Calcium is the most abundant dietary mineral in the body. It is an essential nutrient that is vital to development and growth. It prevents heavy metals from accumulating in the body. It is destroyed by aspirin, coffee, stress, lack of exercise, lack of magnesium, lack of hydrochloric acid, mineral oil and oxalic acid.
Almost 99% of the body’s calcium is stored in the bones and teeth. The rest circulates in the blood. It is essential to a number of body processes, including proper muscle contraction of the heart and other muscles.
It is more than just a bone builder. There are findings that link higher levels of calcium intake with lower colon rectal cancer risk. And it may keep blood pressure low. Evidence suggests that getting at least 800 milligrams a day reduces the risk of high blood pressure.
Various foods and beverages can increase calcium loss through urinary excretion. These include high protein intake from supplements or special diets, high fiber meals, coffee containing caffeine, and alcohol.
When the level of circulating calcium is low, the bones release the stored amount into the blood. It also plays several roles in maintaining health which include activating certain enzymes that convert food into energy, aiding proper nerve and muscle function, promoting blood clotting, and building bones and teeth.
Inadequate amount of this mineral over a period of time can contribute to the process of osteoporosis (thinning of the bones). As people age, their bones lose calcium, becoming brittle and porous. Osteoporosis can lead to compression fractures of the vertebrae, muscle spasms and broken bones due to minor falls.

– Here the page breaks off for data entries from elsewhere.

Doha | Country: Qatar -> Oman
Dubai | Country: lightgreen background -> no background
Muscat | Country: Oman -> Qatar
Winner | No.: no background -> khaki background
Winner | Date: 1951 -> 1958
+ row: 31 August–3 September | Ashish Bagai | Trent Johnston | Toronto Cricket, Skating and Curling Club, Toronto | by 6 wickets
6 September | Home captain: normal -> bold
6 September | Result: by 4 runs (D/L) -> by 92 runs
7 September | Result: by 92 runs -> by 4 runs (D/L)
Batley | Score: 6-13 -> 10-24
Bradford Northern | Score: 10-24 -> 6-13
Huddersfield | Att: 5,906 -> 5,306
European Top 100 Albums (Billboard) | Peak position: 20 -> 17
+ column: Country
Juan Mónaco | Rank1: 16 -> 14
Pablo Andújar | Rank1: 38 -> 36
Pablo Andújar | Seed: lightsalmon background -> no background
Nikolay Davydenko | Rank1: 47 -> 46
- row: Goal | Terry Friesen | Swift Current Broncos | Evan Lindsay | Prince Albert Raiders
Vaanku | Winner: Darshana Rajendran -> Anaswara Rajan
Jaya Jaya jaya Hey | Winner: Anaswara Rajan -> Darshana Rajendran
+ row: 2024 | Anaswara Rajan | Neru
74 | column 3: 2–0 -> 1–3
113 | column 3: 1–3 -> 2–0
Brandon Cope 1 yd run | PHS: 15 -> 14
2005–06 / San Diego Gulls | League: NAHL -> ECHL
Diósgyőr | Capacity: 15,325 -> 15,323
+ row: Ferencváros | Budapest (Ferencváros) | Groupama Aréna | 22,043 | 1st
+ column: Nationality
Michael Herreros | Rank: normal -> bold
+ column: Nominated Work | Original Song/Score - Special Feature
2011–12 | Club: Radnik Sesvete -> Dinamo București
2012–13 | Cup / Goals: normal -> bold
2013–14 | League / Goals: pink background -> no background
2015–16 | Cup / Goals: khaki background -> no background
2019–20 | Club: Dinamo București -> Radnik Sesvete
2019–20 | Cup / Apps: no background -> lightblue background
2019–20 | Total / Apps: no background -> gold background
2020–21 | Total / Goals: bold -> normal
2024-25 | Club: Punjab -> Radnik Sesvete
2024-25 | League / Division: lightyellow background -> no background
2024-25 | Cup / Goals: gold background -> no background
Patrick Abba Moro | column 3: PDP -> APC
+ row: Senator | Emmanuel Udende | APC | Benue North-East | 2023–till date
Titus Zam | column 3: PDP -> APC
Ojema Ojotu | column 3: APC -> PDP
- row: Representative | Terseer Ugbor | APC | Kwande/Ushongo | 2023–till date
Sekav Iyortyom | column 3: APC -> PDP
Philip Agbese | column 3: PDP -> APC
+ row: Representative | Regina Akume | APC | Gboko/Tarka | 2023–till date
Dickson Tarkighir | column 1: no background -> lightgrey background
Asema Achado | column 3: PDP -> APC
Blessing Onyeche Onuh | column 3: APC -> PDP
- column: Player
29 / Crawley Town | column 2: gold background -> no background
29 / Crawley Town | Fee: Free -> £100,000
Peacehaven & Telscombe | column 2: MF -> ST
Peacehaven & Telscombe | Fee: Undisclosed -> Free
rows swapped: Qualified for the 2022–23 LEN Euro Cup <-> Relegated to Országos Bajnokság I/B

Other mineral important to the health of your bones include copper, manganese, vitamin D, and zinc.
SIGNS OF DEFICIENCY:
Signs of calcium deficiency include aching joints, brittle nails, heart palpitations, high blood pressure, muscle cramps, nervousness, numbness in the arms and legs, rickets, and tooth decay.
Excessive amounts of this mineral can increase the risk of kidney stones. High levels of calcium in the blood stream can lead to hypercalcemia, a potentially serious condition characterized by constipation, loss of appetite, nausea, abdominal pain, and kidney damage. However, excessive calcium in the body is usually due to other diseases, rather than dietary factors. These diseases include certain cancers, hormonal disorders, kidney disease, or overdose of vitamin D.
As with all dietary supplement, calcium supplements should be used in amounts typically recommended for nutritional purposes only.
Food sources of calcium include cheese, milk, green leafy vegetable, salmon with bones, blackstrap molasses, almonds, broccoli, brewer's yeast, kelp, kale, tofu, yogurt and sesame seeds.
Excellent herbal sources of calcium are alfalfa, chamomile, dandelion, gotu kola, hawthorn, horsetail, kelp, red raspberry, skullcap, stinging nettle and valerian.